● **Written task**:
Format the rows as a numbered list, starting at the line that contains "common name: Meadow foxtail" and ending at the last line of the rows, both included, with blank lines left out. Leave the pictures out of the list.

● **Input rows**:
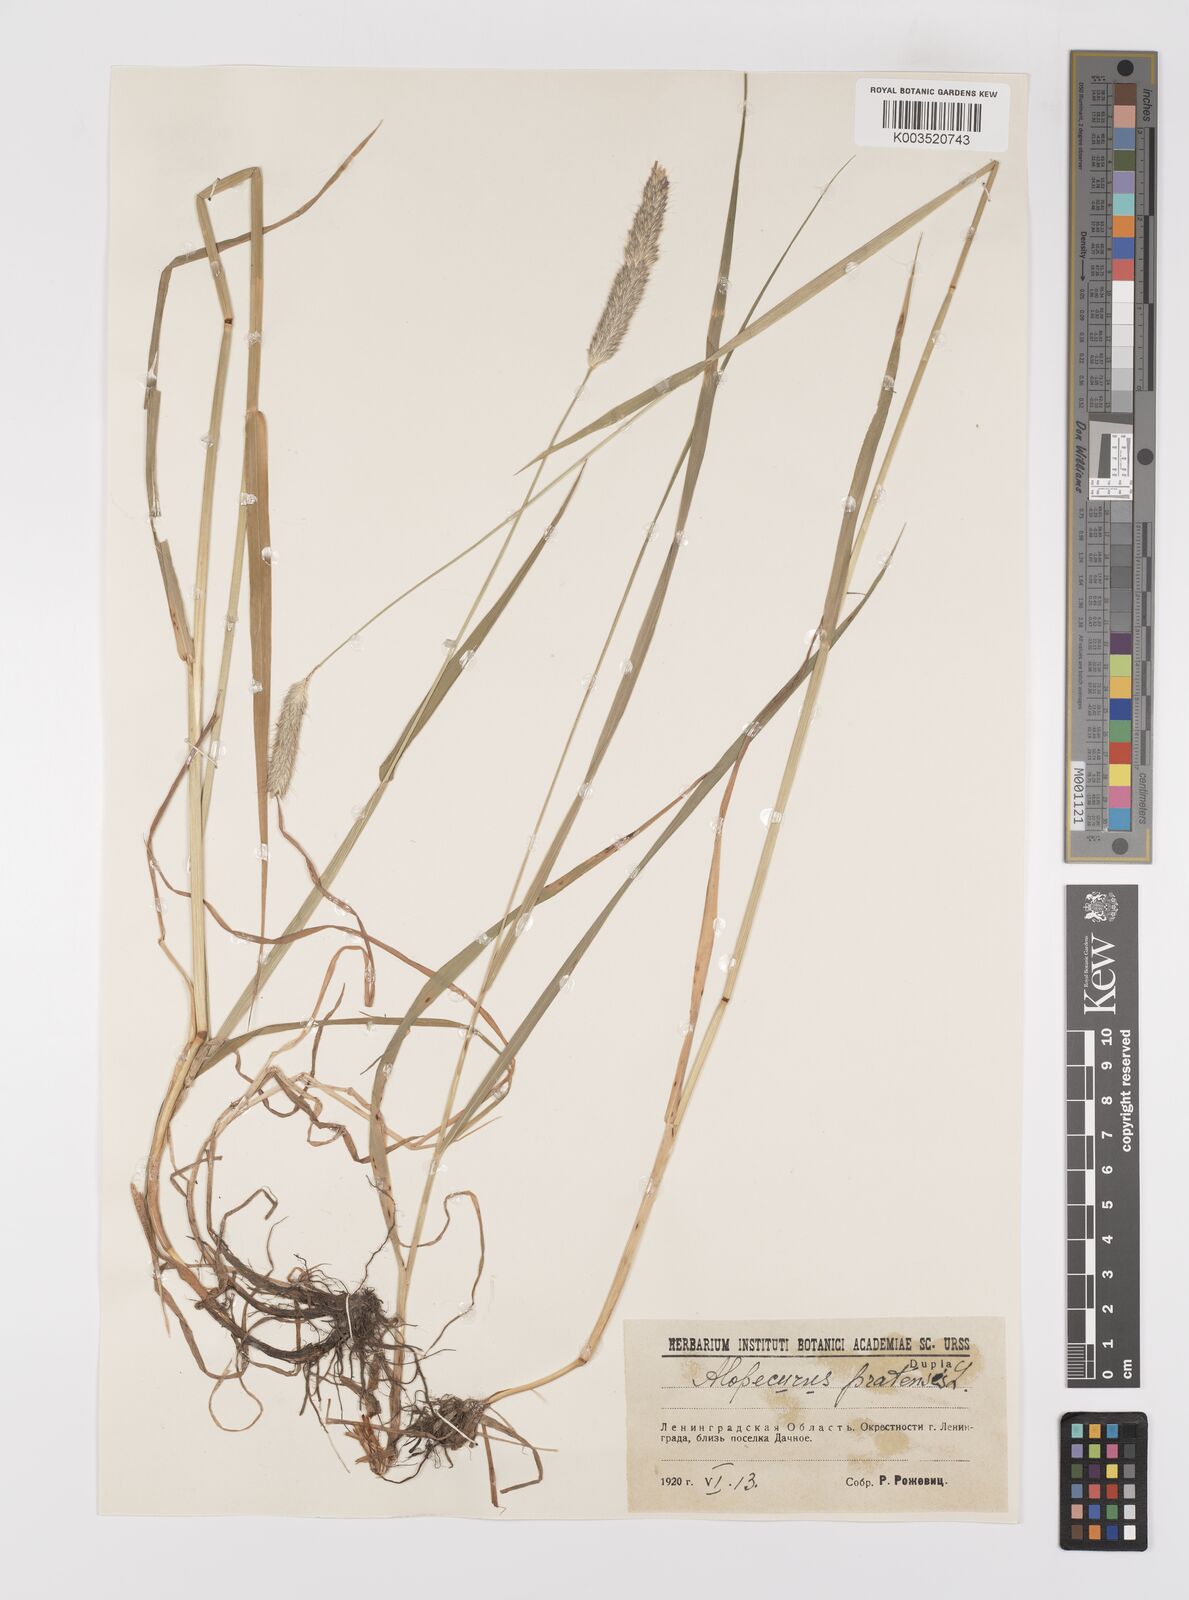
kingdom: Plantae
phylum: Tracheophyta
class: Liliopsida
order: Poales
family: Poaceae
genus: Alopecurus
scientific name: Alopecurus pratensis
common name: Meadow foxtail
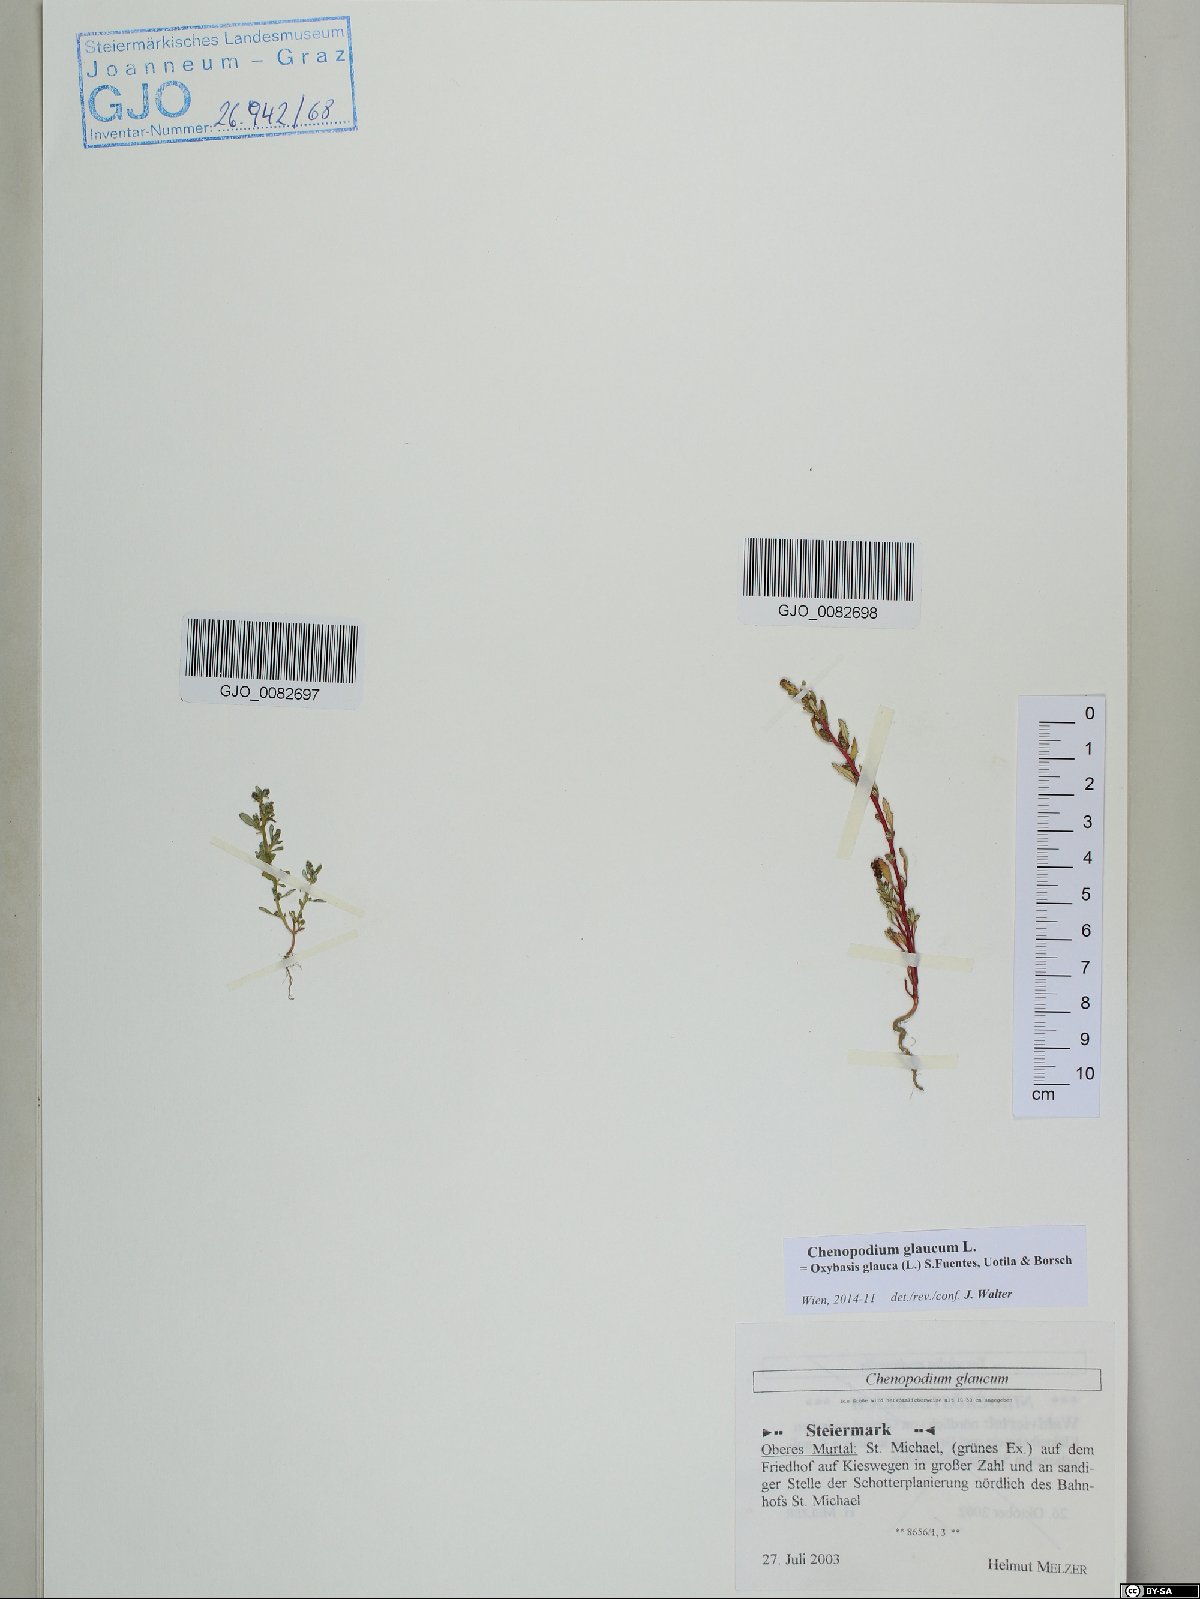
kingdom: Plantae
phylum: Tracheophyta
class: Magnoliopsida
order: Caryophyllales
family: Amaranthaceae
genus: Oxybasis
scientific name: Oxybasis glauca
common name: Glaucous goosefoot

● **Answer for this exercise**:
1. common name: Meadow foxtail
2. kingdom: Plantae
3. phylum: Tracheophyta
4. class: Magnoliopsida
5. order: Caryophyllales
6. family: Amaranthaceae
7. genus: Oxybasis
8. scientific name: Oxybasis glauca
9. common name: Glaucous goosefoot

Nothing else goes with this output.